Parole board denies stay of execution

ATLANTA - Georgia's parole board on Friday denied a stay of execution request by convicted murderer Eddie Albert Crawford.

Mr. Crawford, scheduled to be executed Monday, was convicted of murdering his 2-year-old niece, Leslie Michelle English, after kidnapping and raping her in 1983.

The Griffin man was linked to the crime by hair and carpet fibers found on the girl's body. He has said he was drunk on the night of the killing and blacked out.

Mr. Crawford was originally scheduled to die by lethal injection in December before the Georgia Supreme Court put it on hold pending DNA testing of several items taken from the crime scene.

Religious sect will lose headquarters

MACON - The United Nuwaubian Nation of Moors will lose its 476-acre headquarters in Putnam County, a judge ruled Thursday.

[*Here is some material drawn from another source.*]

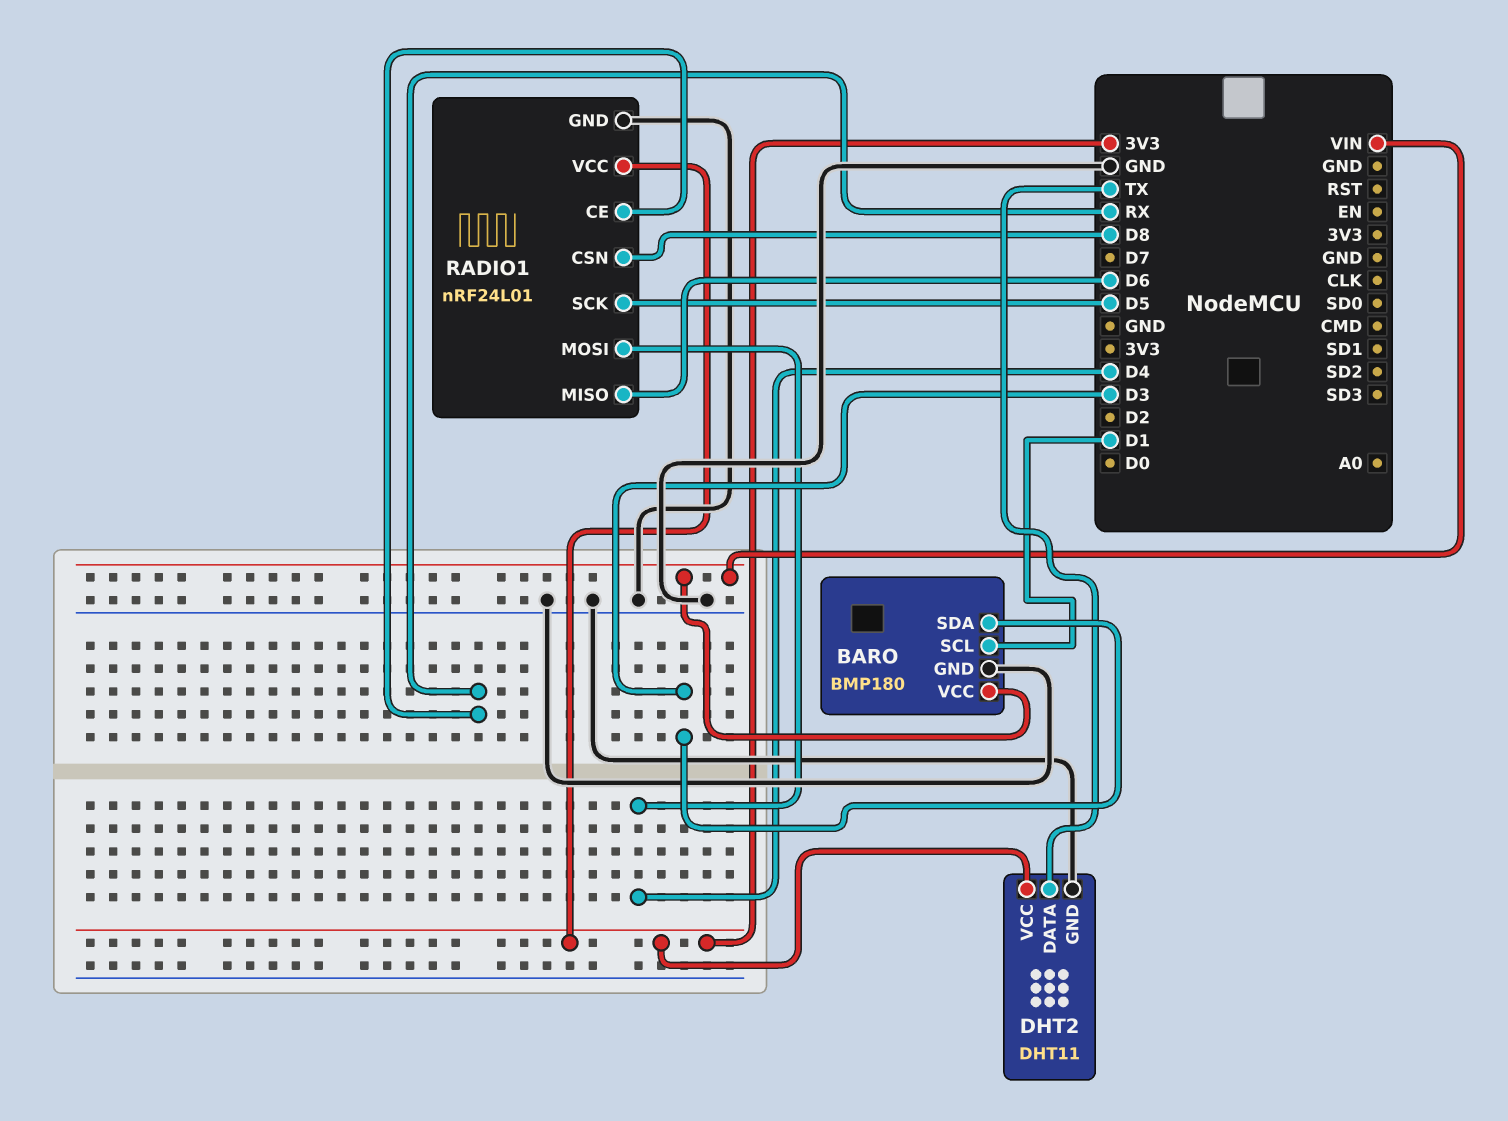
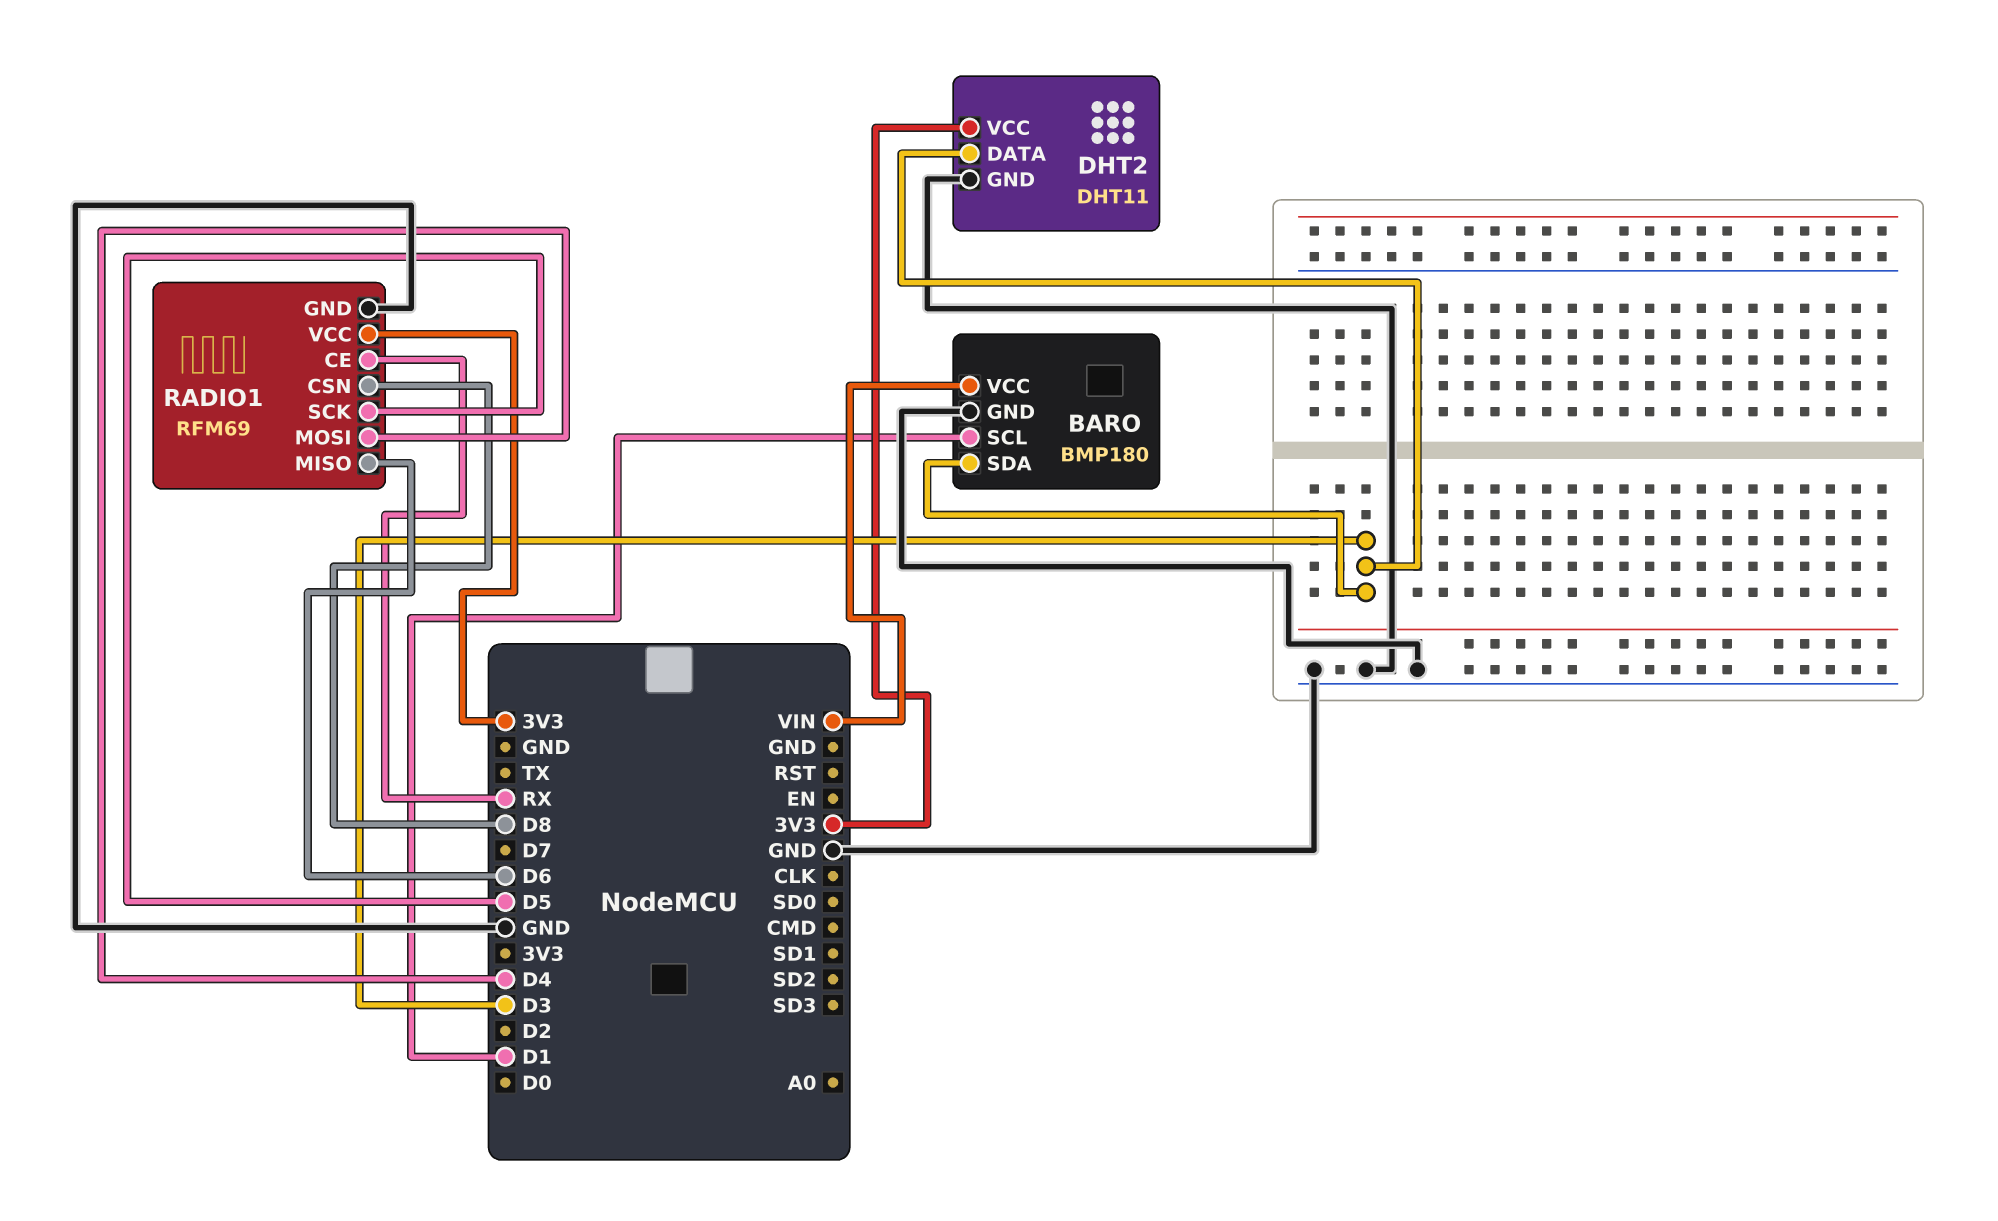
DHT2 pin DATA: TX -> D3
RADIO1: nRF24L01 -> RFM69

The property was seized by federal officials after the religious sect's leader, Malachi York, was sentenced to 135 years in prison in January for 11 counts of child molestation and racketeering. Prosecutors said he recruited older girls to groom younger girls for sex with him and used the cult for his financial gain.

U.S. District Judge Ashley Royal ruled Thursday that federal officials were allowed to seize $1.7 million in property tied to the sect, including the group's headquarters and a $750,000 home in Athens.

Cocaine confiscated in federal drug bust

ATLANTA - Authorities said they confiscated more than 100 pounds of cocaine in a federal drug bust in which a man was shot by a Drug Enforcement Administration agent.

The DEA agent opened fire after the suspect tried to run him over in a sport utility vehicle, witnesses said.

A spokeswoman at Grady Memorial Hospital said the man was treated for a bullet wound and released into federal custody.

Officials said the man was from McAllen, Texas.

Some Fulton County inmates transferred

ATLANTA - Eighty-two convicted criminals have been transferred from the Fulton County Jail to state prison, and 92 more should be removed within a week, according to an assistant state attorney general.